Voilà qui est remarquable. On s’imagine les gros titres : « Une assemblée majoritairement hébraïque choisit sept responsables hellénistes. » C’est à ces minorités qui subissent l’injustice d’une distribution alimentaire non équitable que l’on donne la parole ; c’est à elles que l’on confie la tâche et le pouvoir de prendre des décisions pour l’Église tout entière. Cette liste de noms est la chute inattendue de toute l’histoire. Les Hébreux de l’Église tenaient l’unité en si haute estime qu’ils se sont pliés en quatre pour le bien de leurs sœurs hellénistes – quitte à confier leurs propres veuves à ces frères pourtant issus d’une culture grecque qui leur était quasiment inconnue. Le choix des sept n’avait rien à voir avec une quête du politiquement correct ou une volonté d’atteindre un quelconque quota ; il était au contraire ancré dans une solidarité basée sur l’alliance et un désir d’user « de prévenances réciproques » (Ro 12.10).

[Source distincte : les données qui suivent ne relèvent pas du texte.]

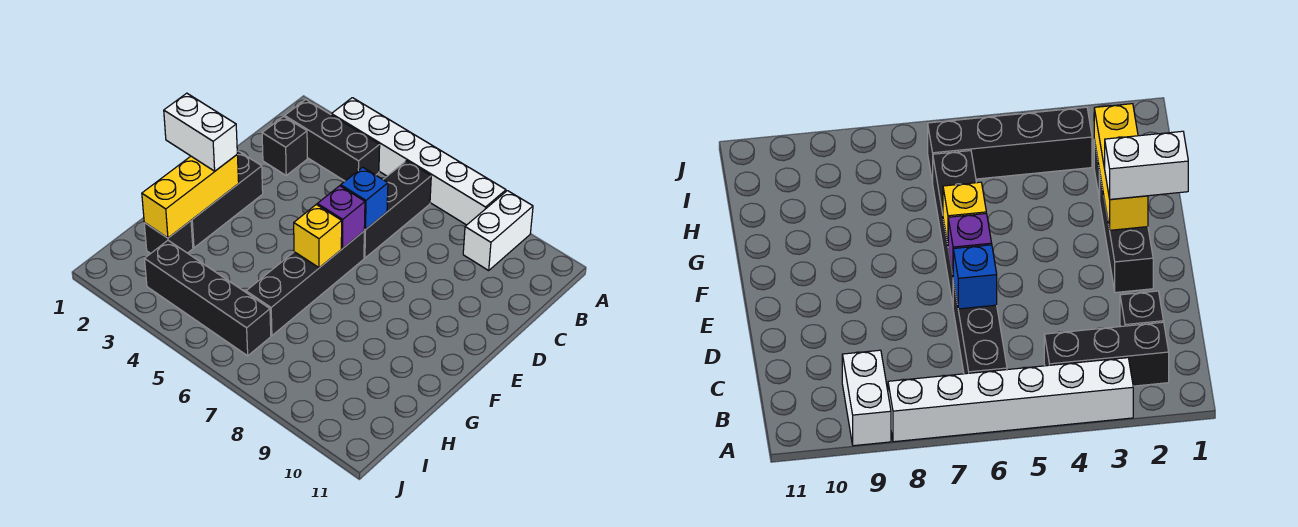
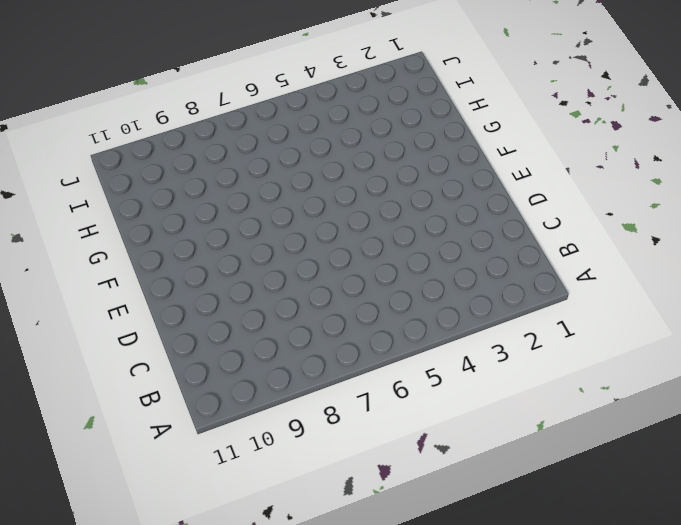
none -> white 1x6 brick [331,98,506,225]
none -> white 1x2 brick [463,191,533,270]
none -> black 1x3 brick [285,100,380,181]

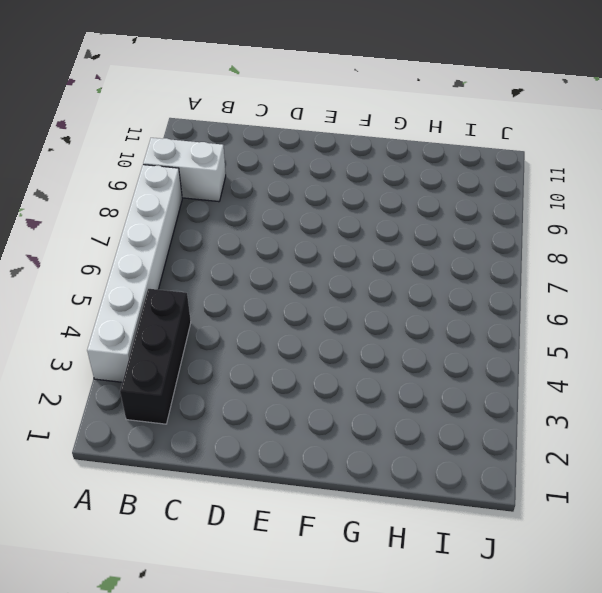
none -> black 1x3 brick [364,161,431,258]
none -> black 1x1 brick [262,116,307,175]
none -> black 1x3 brick [191,151,263,248]

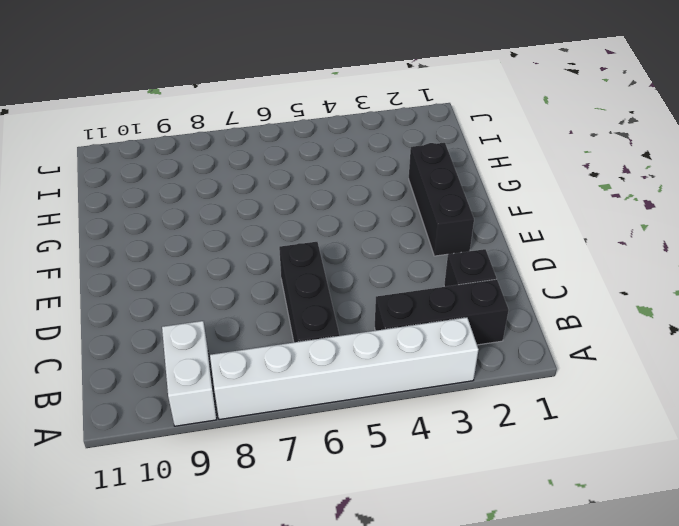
none -> black 1x4 brick [246,231,364,336]
none -> black 1x1 brick [144,221,193,253]
none -> black 1x4 brick [145,241,271,356]

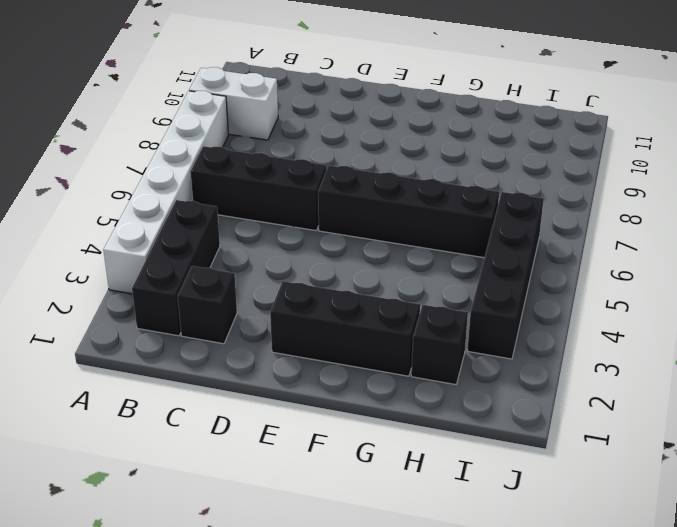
none -> blue 1x1 brick [341,167,388,230]
none -> purple 1x1 brick [317,186,365,248]
none -> yellow 1x3 brick [142,155,239,238]

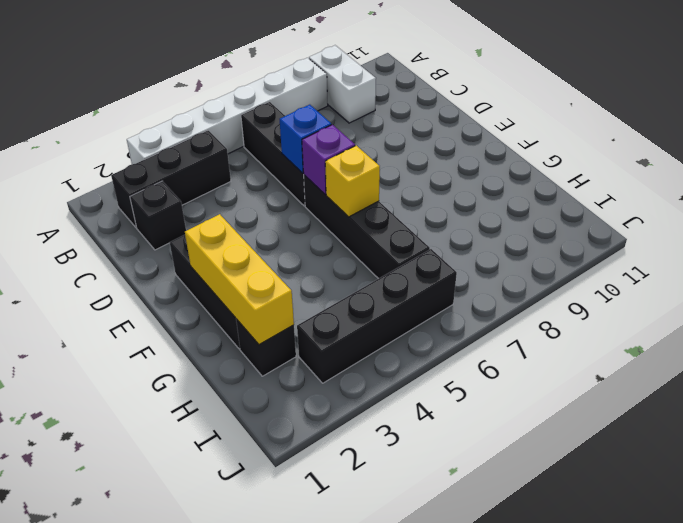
none -> white 1x2 brick [164,93,237,171]

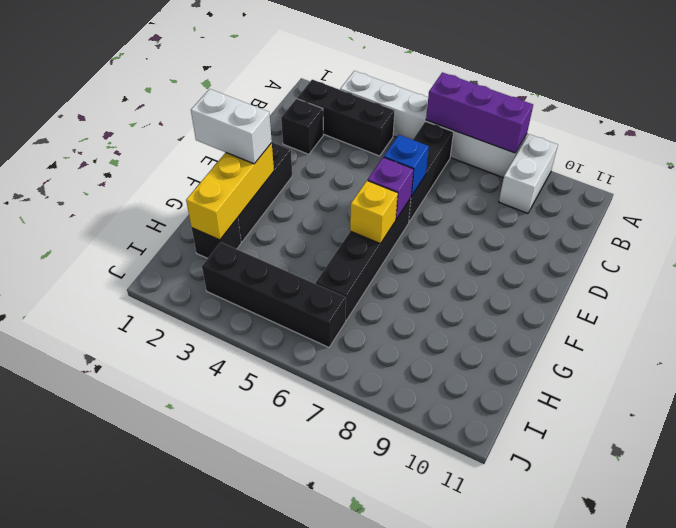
purple 1x3 brick [426,72,533,153] -> none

Au vu du problème fondamental auquel étaient confrontés les sept, on peut conclure que les diacres devraient être les premiers à étouffer les ondes de choc, et certainement pas ceux qui les répandent davantage. Les personnes querelleuses font de mauvais diacres ; elles aggravent les difficultés qu’elles sont censées atténuer. Voilà pourquoi les meilleurs diacres sont bien plus que de bons chefs d’entreprise ou des bricoleurs hors-pair :ils possèdent un « radar de conflit » bien réglé. Ils aiment les solutions plus qu’ils n’aiment les tensions et la riposte. Ils cherchent à réagir de manière constructive et créative afin de promouvoir l’harmonie de l’assemblée.
Mark Dever et Paul Alexander proposent un résumé très juste des implications d’Actes 6 :
Les diacres s’occupent des besoins matériels et financiers de l’Église, et ils le font de manière à prévenir les divisions, à encourager l’unité dans la Parole et à soutenir la direction des anciens. Sans ce service pratique des diacres, les anciens ne seraient pas libres pour vaquer à la prière et au ministère de la Parole. Les anciens ont besoin de diacres qui servent de façon pratique, et les diacres ont besoin d’anciens qui dirigent spirituellement.